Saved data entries
- - -

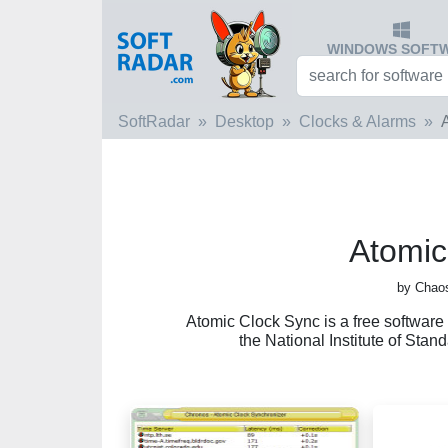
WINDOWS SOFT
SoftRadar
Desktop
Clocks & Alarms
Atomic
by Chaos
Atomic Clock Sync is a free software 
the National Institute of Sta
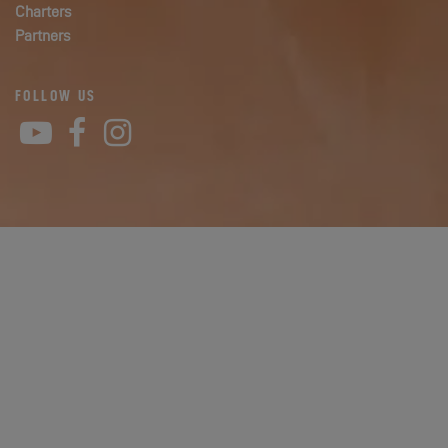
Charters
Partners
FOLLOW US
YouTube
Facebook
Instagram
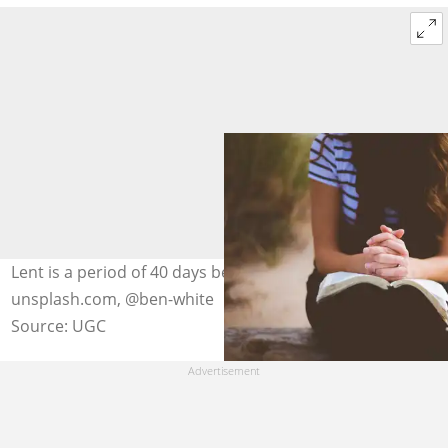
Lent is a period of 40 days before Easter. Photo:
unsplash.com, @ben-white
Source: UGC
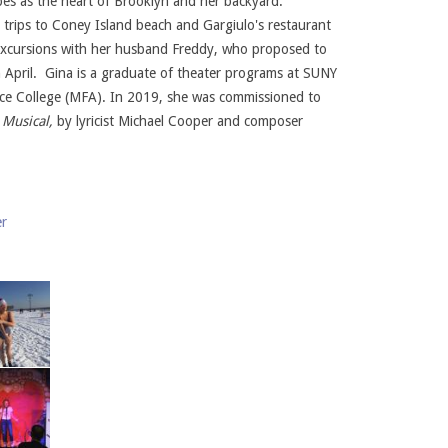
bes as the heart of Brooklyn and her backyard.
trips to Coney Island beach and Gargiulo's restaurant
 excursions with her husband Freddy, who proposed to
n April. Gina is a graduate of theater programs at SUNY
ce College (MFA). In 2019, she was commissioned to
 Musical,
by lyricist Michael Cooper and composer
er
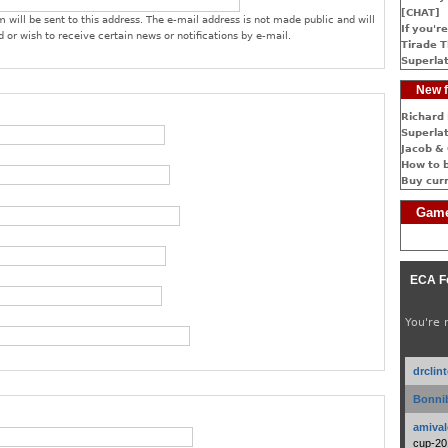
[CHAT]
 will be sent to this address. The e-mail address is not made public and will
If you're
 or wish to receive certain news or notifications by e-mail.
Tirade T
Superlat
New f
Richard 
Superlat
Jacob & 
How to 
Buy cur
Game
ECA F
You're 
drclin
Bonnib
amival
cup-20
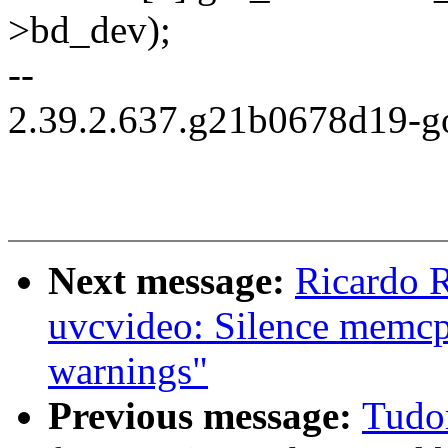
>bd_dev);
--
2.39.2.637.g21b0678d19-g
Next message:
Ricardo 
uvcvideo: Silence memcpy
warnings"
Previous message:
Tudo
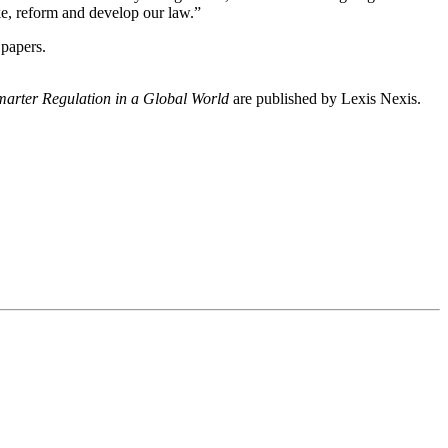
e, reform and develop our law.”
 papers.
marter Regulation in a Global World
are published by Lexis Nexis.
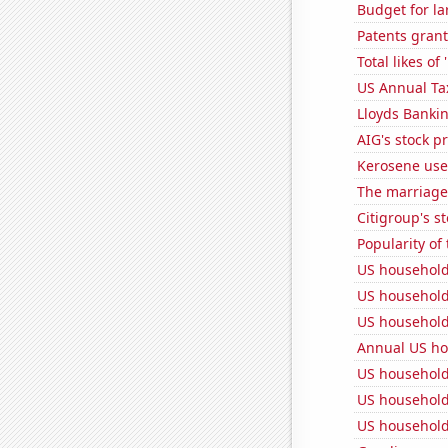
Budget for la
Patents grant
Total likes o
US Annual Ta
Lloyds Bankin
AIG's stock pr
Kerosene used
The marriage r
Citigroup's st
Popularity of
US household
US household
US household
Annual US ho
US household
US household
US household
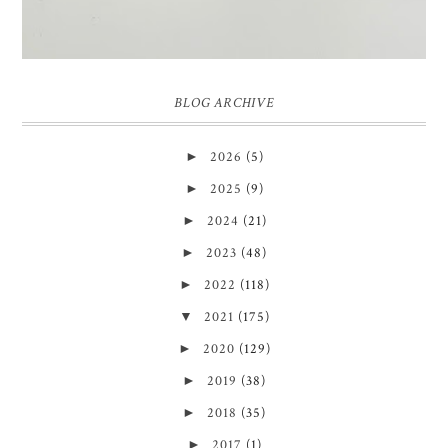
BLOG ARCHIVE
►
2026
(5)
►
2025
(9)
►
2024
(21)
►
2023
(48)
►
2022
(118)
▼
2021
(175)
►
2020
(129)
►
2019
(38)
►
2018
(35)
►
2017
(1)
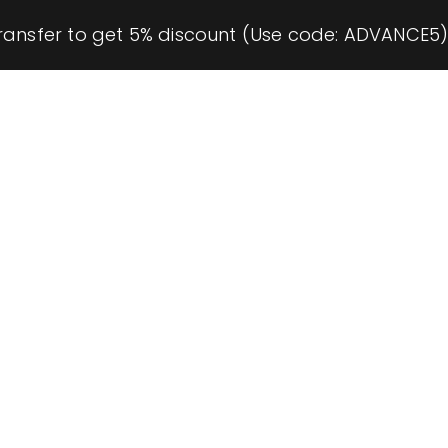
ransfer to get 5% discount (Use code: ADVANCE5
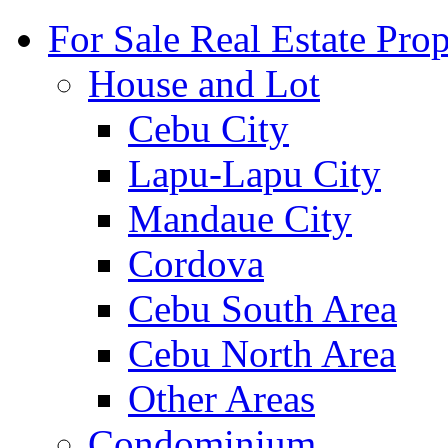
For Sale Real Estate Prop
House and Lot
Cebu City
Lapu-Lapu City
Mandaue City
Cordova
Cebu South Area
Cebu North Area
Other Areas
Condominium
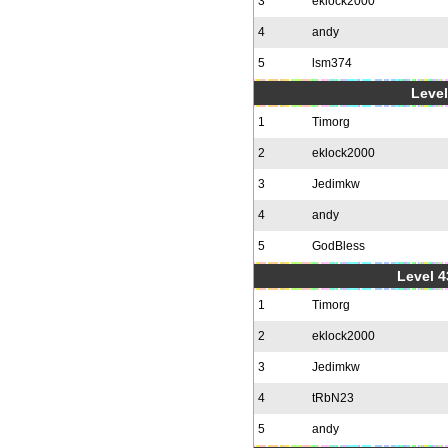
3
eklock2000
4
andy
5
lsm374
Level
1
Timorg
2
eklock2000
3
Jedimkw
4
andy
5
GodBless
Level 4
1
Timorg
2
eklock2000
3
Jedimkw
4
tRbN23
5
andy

- - -

Only an exact, picture-free copy of the entries counts as the answer.

WINDOWS SOFT
SoftRadar
Desktop
Clocks & Alarms
Atomic
by Chaos
Atomic Clock Sync is a free software 
the National Institute of Sta
Charters
Partners
FOLLOW US
YouTube
Facebook
Instagram
Lent is a period of 40 days before Easter. Photo:
unsplash.com, @ben-white
Source: UGC
bes as the heart of Brooklyn and her backyard.
trips to Coney Island beach and Gargiulo's restaurant
 excursions with her husband Freddy, who proposed to
n April. Gina is a graduate of theater programs at SUNY
ce College (MFA). In 2019, she was commissioned to
 Musical,
by lyricist Michael Cooper and composer
er
[CHAT]
 will be sent to this address. The e-mail address is not made public and will
If you're
 or wish to receive certain news or notifications by e-mail.
Tirade T
Superlat
New f
Richard 
Superlat
Jacob & 
How to 
Buy cur
Game
ECA F
You're 
drclin
Bonnib
amival
cup-20
>bd_dev);
--
2.39.2.637.g21b0678d19-g
Next message:
Ricardo 
uvcvideo: Silence memcpy
warnings"
Previous message:
Tudo
e, reform and develop our law.”
 papers.
marter Regulation in a Global World
are published by Lexis Nexis.
Budget for la
Patents grant
Total likes o
US Annual Ta
Lloyds Bankin
AIG's stock pr
Kerosene used
The marriage r
Citigroup's st
Popularity of
US household
US household
US household
Annual US ho
US household
US household
US household
BLOG ARCHIVE
►
2026
(5)
►
2025
(9)
►
2024
(21)
►
2023
(48)
►
2022
(118)
▼
2021
(175)
►
2020
(129)
►
2019
(38)
►
2018
(35)
►
2017
(1)
ransfer to get 5% discount (Use code: ADVANCE5
For Sale Real Estate Prop
House and Lot
Cebu City
Lapu-Lapu City
Mandaue City
Cordova
Cebu South Area
Cebu North Area
Other Areas
Condominium
3
eklock2000
4
andy
5
lsm374
Level
1
Timorg
2
eklock2000
3
Jedimkw
4
andy
5
GodBless
Level 4
1
Timorg
2
eklock2000
3
Jedimkw
4
tRbN23
5
andy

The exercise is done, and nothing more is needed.